My analysis of Francesca Alexander establishes her place in artistic and intellectual circles in Florence as well as the United States and England, demonstrating her wide network and contemporary appeal. In addition to Francesca’s own art, publications, and correspondence, my sources include unpublished letters and diaries by her contemporaries and references in guidebooks, magazines, and newspapers. In fact, some of the most valuable resources, for both of my book projects, are the British Library’s collection of Anglo-American newspapers published in Europe. These newspapers were available via subscription for English-language speakers on an extended residence abroad, as well as in hotels, banks, and reading rooms for more itinerant travelers. They provided a wealth of gossip and advertisements with information on the available goods and services that made life in Italy much like life at home. They also regularly published the names and addresses of Anglo-American residents and travelers to facilitate socializing. The Alexanders appeared only infrequently in these lists, and only after they moved to an apartment in the Hotel Bonciani near the church of Santa Maria Novella [see Fig. 1, below].
But people knew how to find them; after the Alexanders met Ruskin, and he began to publish her work, she became a true celebrity, a sight to be seen like Florence’s churches and museums. Newspaper articles and advertisements provided updates on her publications and shared information – sometimes erroneously – about her life [Fig. 2, below].
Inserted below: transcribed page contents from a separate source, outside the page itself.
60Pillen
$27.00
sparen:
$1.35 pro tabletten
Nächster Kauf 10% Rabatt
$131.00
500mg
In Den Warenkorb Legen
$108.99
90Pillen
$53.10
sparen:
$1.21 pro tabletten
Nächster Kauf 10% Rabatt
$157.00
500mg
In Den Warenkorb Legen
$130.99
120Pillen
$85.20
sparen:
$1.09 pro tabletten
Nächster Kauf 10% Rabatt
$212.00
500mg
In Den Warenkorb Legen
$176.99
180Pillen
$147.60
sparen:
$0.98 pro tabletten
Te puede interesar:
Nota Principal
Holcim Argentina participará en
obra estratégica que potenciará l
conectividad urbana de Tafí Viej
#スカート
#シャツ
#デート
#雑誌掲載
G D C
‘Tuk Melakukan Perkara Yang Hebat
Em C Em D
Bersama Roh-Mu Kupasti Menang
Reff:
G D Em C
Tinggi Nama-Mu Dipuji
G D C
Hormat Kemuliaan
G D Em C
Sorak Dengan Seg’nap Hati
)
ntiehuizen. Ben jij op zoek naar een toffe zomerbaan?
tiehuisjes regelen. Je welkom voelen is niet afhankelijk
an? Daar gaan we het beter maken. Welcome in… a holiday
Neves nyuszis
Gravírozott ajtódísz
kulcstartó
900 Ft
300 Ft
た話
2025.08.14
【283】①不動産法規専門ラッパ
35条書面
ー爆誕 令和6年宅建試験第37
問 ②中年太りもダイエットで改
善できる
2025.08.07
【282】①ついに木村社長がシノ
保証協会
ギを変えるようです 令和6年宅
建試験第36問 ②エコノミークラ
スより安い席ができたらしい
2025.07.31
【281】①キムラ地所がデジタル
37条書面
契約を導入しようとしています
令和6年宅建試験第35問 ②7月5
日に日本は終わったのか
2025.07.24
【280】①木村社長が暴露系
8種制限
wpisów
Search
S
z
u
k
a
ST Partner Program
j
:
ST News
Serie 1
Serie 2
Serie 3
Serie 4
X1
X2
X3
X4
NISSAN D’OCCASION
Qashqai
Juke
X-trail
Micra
Francesca’s most popular book, the one referred to in the article in Fig. 2, was her Roadside Songs of Tuscany (1884-5), a compilation of songs and poems known primarily through oral tradition, which she compiled, translated, and illustrated. Ruskin purchased the manuscript from Francesca with great excitement, believing it had the potential to educate readers about Italy and Italians – patronizing as he was about both, and critical about Catholicism – and he was charmed by what he considered Francesca’s innocence and truth to nature. Nevertheless, [see Fig. 3, below], he made considerable editorial interventions before publishing this manuscript, first in ten installments and then in book form. Yet Francesca did not mind these interventions; indeed, her interest in these publications was limited to the funds they brought in to help her with her charitable endeavors.
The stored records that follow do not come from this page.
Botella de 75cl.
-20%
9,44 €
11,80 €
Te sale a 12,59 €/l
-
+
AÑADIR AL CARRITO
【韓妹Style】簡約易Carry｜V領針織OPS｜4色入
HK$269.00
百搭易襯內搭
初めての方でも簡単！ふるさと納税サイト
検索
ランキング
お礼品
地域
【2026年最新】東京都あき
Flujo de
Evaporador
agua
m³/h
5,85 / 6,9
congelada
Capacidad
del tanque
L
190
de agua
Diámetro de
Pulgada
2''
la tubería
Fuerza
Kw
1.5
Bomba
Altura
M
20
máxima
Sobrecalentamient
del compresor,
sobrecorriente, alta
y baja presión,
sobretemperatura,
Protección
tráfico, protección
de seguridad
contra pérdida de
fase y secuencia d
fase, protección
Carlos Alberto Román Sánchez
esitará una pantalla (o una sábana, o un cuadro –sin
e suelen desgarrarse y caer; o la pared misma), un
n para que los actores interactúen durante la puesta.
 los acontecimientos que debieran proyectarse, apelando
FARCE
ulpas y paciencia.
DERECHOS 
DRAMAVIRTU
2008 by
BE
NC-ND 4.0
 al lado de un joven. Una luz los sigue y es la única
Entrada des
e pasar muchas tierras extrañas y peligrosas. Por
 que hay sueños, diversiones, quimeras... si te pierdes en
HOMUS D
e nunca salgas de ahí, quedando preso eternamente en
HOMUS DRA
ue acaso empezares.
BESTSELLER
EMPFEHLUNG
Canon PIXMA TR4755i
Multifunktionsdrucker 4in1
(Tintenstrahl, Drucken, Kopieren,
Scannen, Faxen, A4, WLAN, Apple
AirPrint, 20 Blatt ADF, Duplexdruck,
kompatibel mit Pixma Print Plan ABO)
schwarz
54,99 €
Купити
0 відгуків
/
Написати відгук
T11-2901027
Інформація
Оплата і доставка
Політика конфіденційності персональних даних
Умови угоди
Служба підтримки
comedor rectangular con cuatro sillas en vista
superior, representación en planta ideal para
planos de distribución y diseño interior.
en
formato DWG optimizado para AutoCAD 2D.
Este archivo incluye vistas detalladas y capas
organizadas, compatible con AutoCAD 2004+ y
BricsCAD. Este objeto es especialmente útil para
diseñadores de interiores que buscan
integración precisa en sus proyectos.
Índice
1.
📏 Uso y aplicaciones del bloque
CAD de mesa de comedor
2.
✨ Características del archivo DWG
Francesca spent the rest of her life in Florence and although her later years were difficult – she was increasingly blind and became essentially housebound – many of her friends and admirers continued to visit until her death of bronchial pneumonia at age 79 on 20 January 1917. The next day a notice appeared, in Italian, in the Florentine newspaper La Nazione, announcing her death and inviting friends to attend services at her home and then at the Allori cemetery on 23 January [see Fig. 4, below].
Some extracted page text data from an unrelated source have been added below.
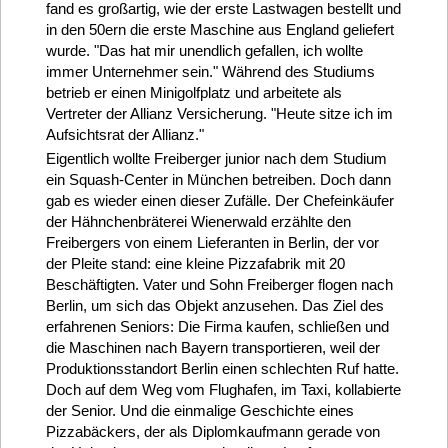
fand es großartig, wie der erste Lastwagen bestellt und
in den 50ern die erste Maschine aus England geliefert
wurde. "Das hat mir unendlich gefallen, ich wollte
immer Unternehmer sein." Während des Studiums
betrieb er einen Minigolfplatz und arbeitete als
Vertreter der Allianz Versicherung. "Heute sitze ich im
Aufsichtsrat der Allianz."
Eigentlich wollte Freiberger junior nach dem Studium
ein Squash-Center in München betreiben. Doch dann
gab es wieder einen dieser Zufälle. Der Chefeinkäufer
der Hähnchenbräterei Wienerwald erzählte den
Freibergers von einem Lieferanten in Berlin, der vor
der Pleite stand: eine kleine Pizzafabrik mit 20
Beschäftigten. Vater und Sohn Freiberger flogen nach
Berlin, um sich das Objekt anzusehen. Das Ziel des
erfahrenen Seniors: Die Firma kaufen, schließen und
die Maschinen nach Bayern transportieren, weil der
Produktionsstandort Berlin einen schlechten Ruf hatte.
Doch auf dem Weg vom Flughafen, im Taxi, kollabierte
der Senior. Und die einmalige Geschichte eines
Pizzabäckers, der als Diplomkaufmann gerade von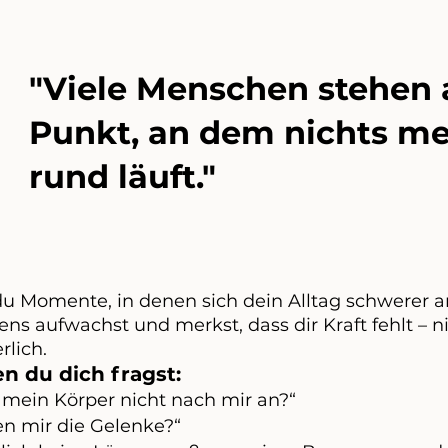
"Viele Menschen stehen
Punkt, an dem nichts me
rund läuft."
du Momente, in denen sich dein Alltag schwerer an
s aufwachst und merkst, dass dir Kraft fehlt – ni
rlich.
n du dich fragst:
 mein Körper nicht nach mir an?“
 mir die Gelenke?“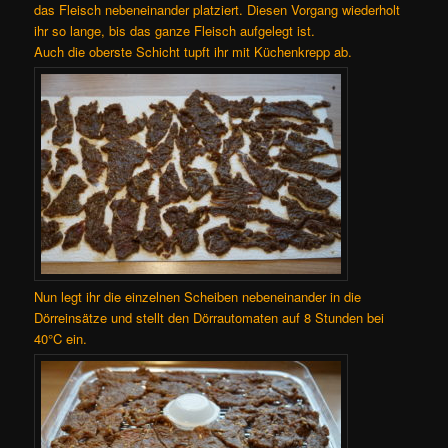
das Fleisch nebeneinander platziert. Diesen Vorgang wiederholt
ihr so lange, bis das ganze Fleisch aufgelegt ist.
Auch die oberste Schicht tupft ihr mit Küchenkrepp ab.
Nun legt ihr die einzelnen Scheiben nebeneinander in die
Dörreinsätze und stellt den Dörrautomaten auf 8 Stunden bei
40°C ein.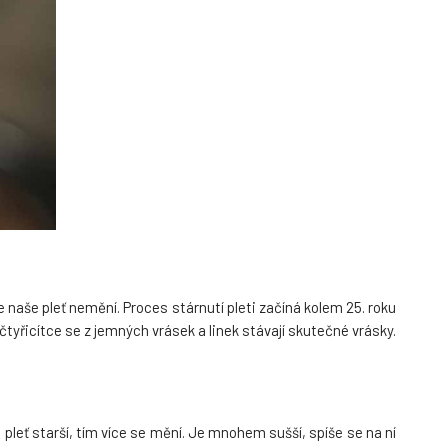
naše pleť nemění. Proces stárnutí pleti začíná kolem 25. roku
 čtyřicítce se z jemných vrásek a linek stávají skutečné vrásky.
 pleť starší, tím více se mění. Je mnohem sušší, spíše se na ní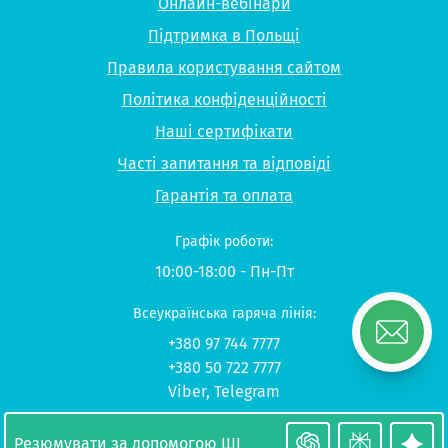
Онлайн-вебінари
Підтримка в Польщі
Правила користування сайтом
Політика конфіденційності
Наші сертифікати
Часті запитання та відповіді
Гарантія та оплата
Графік роботи:
10:00-18:00 - Пн-Пт
Всеукраїнська гаряча лінія:
+380 97 744 7777
+380 50 722 7777
Viber
,
Telegram
© 2026 UP-STUDY «Навчання в Польщі»
Резюмувати за допомогою ШІ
A second notice, this time in English, was printed in the 23 January edition with the same information. The bilingual announcements, which would have alerted Italians and Anglo-Americans to her death, indicate Francesca’s unusual position in both communities. Her many years in Florence, and her artistic and charitable activities, provide an excellent example of an American woman leading a rewarding life in Italy during this era.